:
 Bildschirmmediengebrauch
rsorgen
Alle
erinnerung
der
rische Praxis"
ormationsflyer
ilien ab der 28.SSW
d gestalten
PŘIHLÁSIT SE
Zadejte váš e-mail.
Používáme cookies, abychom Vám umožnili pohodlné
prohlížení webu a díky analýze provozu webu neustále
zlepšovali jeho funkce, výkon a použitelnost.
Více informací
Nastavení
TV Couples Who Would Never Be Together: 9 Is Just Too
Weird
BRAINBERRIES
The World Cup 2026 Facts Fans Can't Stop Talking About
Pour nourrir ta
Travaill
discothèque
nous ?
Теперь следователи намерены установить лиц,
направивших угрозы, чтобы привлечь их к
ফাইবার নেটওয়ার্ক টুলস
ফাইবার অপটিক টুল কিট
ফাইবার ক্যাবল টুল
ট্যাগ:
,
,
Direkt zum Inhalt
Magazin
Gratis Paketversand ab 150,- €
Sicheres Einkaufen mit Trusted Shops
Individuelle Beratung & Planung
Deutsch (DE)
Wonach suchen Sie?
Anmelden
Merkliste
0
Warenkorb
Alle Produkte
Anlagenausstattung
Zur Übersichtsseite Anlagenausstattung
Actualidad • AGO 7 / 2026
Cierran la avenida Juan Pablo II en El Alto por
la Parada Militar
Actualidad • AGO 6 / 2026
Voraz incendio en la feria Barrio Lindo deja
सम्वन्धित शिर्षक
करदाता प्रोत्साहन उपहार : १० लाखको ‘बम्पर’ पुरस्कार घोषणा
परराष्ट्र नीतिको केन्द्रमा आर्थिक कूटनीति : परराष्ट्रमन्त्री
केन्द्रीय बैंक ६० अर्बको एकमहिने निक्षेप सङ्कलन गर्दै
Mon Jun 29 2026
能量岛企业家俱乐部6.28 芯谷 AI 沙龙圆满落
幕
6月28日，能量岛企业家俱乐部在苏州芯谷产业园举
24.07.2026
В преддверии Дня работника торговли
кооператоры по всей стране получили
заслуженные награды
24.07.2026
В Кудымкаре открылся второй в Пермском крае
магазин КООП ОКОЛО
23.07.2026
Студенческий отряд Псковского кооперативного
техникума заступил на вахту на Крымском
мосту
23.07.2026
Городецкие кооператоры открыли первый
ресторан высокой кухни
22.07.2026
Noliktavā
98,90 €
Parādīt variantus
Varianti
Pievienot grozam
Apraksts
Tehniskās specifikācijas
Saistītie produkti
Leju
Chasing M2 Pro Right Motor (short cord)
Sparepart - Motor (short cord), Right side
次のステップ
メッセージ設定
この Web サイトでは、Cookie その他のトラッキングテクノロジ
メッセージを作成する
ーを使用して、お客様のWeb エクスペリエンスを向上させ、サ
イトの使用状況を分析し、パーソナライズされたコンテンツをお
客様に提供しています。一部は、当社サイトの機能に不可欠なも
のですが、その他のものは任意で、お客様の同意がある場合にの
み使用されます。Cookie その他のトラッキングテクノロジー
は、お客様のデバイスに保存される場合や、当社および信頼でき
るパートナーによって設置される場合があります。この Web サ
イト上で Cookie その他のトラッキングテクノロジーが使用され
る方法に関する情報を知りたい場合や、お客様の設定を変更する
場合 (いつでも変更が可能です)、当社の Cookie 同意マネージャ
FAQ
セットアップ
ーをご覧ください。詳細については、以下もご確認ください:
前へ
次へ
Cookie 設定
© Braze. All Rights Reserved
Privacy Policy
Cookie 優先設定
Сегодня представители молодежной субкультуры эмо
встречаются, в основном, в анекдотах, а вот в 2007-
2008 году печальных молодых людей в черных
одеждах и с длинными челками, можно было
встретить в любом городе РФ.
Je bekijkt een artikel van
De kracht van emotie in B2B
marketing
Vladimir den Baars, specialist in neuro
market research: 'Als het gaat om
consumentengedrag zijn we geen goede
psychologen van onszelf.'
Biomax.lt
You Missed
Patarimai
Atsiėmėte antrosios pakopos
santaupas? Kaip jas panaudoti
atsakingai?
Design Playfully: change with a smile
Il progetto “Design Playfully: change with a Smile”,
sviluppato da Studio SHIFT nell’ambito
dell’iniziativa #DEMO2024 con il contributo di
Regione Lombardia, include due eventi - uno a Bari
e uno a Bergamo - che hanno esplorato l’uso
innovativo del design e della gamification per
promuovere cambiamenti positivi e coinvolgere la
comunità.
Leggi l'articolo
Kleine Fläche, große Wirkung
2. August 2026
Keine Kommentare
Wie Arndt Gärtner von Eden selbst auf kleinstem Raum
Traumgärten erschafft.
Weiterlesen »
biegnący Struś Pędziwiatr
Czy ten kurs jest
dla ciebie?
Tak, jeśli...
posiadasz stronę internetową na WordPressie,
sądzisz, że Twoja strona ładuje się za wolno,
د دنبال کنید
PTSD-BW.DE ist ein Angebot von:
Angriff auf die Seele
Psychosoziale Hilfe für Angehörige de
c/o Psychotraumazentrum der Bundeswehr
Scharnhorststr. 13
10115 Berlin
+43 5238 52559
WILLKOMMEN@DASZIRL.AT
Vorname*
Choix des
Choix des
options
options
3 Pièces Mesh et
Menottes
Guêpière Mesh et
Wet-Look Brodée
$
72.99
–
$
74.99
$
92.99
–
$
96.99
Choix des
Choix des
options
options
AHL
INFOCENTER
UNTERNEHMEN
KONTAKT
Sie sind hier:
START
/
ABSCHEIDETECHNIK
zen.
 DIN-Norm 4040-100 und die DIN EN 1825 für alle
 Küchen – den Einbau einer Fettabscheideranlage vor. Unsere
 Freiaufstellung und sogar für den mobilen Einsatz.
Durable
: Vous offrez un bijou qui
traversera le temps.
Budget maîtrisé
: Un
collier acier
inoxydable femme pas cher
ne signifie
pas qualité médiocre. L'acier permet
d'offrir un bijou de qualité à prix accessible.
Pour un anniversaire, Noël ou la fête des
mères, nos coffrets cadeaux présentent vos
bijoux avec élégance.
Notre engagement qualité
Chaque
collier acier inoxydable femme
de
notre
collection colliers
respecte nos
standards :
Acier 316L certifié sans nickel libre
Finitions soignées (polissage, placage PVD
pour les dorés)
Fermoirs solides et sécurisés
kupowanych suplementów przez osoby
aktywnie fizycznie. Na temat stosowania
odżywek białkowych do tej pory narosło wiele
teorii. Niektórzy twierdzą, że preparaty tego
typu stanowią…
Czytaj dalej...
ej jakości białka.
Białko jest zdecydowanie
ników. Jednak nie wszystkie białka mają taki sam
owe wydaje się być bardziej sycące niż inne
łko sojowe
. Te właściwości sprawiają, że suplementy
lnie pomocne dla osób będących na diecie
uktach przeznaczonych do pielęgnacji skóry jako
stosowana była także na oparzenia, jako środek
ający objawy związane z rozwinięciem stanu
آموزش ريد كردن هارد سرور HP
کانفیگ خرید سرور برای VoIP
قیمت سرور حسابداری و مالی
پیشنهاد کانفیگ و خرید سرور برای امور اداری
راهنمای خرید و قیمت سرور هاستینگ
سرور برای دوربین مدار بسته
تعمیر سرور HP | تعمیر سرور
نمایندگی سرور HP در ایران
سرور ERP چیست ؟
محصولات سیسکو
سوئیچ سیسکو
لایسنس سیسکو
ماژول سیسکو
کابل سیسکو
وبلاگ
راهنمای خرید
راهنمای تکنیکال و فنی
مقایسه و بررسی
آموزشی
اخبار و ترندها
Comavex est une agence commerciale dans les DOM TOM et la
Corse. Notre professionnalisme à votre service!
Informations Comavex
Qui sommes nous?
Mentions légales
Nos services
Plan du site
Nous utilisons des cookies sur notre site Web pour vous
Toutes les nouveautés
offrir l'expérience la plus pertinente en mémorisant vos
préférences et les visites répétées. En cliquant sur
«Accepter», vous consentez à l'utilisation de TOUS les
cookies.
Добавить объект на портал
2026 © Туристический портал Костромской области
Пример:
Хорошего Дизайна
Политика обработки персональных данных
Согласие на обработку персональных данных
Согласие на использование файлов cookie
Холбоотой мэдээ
++++
§ **TASK BRIEF**:
Find the string "خرید" in the listing and copy every line in which it occurs.

§ **TASK RESULT**:
کانفیگ خرید سرور برای VoIP
پیشنهاد کانفیگ و خرید سرور برای امور اداری
راهنمای خرید و قیمت سرور هاستینگ
راهنمای خرید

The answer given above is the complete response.